Durant plusieurs jours, Omva Hervé a conduit la délégation gabonaise sur le terrain. Des bureaux de la Zambia Development Agency (ZDA) à ceux de la Zambia Chamber of Commerce and Industry (ZACCI), en passant par les principaux acteurs privés du secteur agricole, il a facilité des rencontres de haut niveau avec des investisseurs et des entreprises désireux d’explorer les opportunités offertes par le Gabon.
Parmi les étapes marquantes de cette tournée figurait la visite de Zamseed, l’un des fleurons de l’agriculture zambienne. Leader dans la production de semences adaptées aux contraintes climatiques africaines, l’entreprise dispose d’une expertise reconnue sur le continent et nourrit des ambitions d’expansion régionale.
Les échanges ont rapidement dépassé le simple cadre de la coopération bilatérale. Les investisseurs rencontrés ont voulu comprendre la vision économique du Gabon, ses réformes en cours, ses projets d’infrastructures et les opportunités offertes dans les secteurs de l’agriculture, de l’élevage et de l’agro-industrie.
Au fil des discussions, une ambition commune s’est dessinée : faire du Gabon le HUB agricole de la zone CEMAC.
Pour les opérateurs rencontrés à Lusaka, le Gabon présente plusieurs avantages compétitifs : une stabilité politique retrouvée, un accès privilégié au marché de l’Afrique centrale, des ressources foncières importantes et une volonté politique affirmée de renforcer la souveraineté alimentaire tout en développant une agriculture moderne et industrielle.
Plusieurs entreprises ont ainsi manifesté leur intérêt pour une implantation future au Gabon, avec pour objectif d’y développer des activités de production, de transformation et de distribution destinées à l’ensemble du marché sous-régional.
Cette dynamique illustre parfaitement la nouvelle orientation de la diplomatie gabonaise. Le président Brice Clotaire Oligui Nguema ouvre la voie à travers ses déplacements et ses prises de position en faveur de l’investissement et de l’intégration économique africaine. Les ambassadeurs traduisent cette vision sur le terrain. Quant à la diaspora, elle apparaît désormais comme un levier essentiel pour accélérer cette transformation.
À travers son action à Lusaka, Omva Hervé incarne cette nouvelle génération de Gabonais de l’extérieur qui mettent leurs réseaux, leur expertise et leur connaissance des marchés étrangers au service du développement national.
Loin des projecteurs, mais au cœur des échanges économiques, il a joué durant cette mission le rôle d’un véritable ambassadeur économique.
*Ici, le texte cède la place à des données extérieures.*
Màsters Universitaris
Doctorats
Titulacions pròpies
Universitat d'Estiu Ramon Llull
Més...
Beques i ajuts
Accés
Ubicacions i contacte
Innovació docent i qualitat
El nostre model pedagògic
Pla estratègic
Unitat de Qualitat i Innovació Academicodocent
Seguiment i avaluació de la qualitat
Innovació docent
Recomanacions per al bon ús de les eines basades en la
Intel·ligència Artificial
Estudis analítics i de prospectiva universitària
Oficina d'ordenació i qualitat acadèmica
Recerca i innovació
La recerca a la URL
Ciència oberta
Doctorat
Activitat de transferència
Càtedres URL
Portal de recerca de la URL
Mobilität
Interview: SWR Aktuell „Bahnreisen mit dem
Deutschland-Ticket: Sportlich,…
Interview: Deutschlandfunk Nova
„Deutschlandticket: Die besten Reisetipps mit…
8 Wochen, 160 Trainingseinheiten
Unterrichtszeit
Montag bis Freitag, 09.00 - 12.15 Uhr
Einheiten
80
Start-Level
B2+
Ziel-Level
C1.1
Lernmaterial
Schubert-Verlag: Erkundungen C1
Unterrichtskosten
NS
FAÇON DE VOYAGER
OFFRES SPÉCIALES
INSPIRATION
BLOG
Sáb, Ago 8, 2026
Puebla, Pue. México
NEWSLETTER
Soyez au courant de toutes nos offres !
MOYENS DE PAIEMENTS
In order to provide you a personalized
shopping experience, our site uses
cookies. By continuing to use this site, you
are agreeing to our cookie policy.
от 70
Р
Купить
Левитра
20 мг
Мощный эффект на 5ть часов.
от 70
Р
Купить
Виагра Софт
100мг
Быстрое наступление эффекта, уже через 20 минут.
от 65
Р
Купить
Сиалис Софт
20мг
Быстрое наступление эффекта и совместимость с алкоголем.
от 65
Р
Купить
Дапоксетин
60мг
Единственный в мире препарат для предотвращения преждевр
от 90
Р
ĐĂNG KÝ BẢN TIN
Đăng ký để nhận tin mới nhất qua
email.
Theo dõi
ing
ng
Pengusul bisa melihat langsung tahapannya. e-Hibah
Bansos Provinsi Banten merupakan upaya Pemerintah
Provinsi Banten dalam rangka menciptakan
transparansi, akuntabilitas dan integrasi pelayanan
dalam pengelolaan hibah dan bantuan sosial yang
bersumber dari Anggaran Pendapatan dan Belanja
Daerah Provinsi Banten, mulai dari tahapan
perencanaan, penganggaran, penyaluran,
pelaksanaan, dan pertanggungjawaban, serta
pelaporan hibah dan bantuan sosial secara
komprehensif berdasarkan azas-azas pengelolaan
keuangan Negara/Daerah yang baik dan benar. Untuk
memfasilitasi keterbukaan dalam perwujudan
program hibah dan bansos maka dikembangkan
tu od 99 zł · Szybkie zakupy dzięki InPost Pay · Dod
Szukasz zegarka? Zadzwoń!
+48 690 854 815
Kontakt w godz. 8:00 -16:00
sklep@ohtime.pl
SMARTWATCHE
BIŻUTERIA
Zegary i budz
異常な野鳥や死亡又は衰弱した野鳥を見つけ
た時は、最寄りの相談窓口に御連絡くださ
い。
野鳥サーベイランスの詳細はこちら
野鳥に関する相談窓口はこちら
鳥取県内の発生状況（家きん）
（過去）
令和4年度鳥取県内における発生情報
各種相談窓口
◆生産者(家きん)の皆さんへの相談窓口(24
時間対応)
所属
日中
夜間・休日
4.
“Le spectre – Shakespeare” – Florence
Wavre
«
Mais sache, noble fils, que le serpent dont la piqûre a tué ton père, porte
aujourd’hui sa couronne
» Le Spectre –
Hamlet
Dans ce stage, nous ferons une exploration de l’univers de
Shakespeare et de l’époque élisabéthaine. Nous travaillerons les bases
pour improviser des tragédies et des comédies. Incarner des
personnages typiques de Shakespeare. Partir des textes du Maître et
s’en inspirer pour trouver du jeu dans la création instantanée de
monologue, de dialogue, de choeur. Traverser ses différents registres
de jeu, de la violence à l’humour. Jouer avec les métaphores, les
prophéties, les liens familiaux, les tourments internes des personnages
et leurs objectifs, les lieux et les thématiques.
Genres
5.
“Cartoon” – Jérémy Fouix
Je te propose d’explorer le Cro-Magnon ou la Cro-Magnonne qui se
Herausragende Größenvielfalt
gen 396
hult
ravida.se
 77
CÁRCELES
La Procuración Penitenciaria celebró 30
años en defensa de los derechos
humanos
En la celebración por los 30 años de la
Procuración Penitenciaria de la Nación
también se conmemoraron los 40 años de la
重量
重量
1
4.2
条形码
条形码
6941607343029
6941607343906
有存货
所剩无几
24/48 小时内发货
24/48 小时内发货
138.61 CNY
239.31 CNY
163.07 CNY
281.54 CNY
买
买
Une illustration concrète de la volonté du Gabon de transformer ses ambitions en partenariats, ses discours en projets et ses relations diplomatiques en opportunités d’investissement.
Un engagement qui donne corps à l’appel du chef de l’État invitant la diaspora à participer pleinement à la construction du nouveau Gabon.
À Lusaka, cette ambition a pris le visage d’un entrepreneur convaincu que l’avenir agricole de l’Afrique centrale pourrait bien s’écrire, demain, depuis Libreville.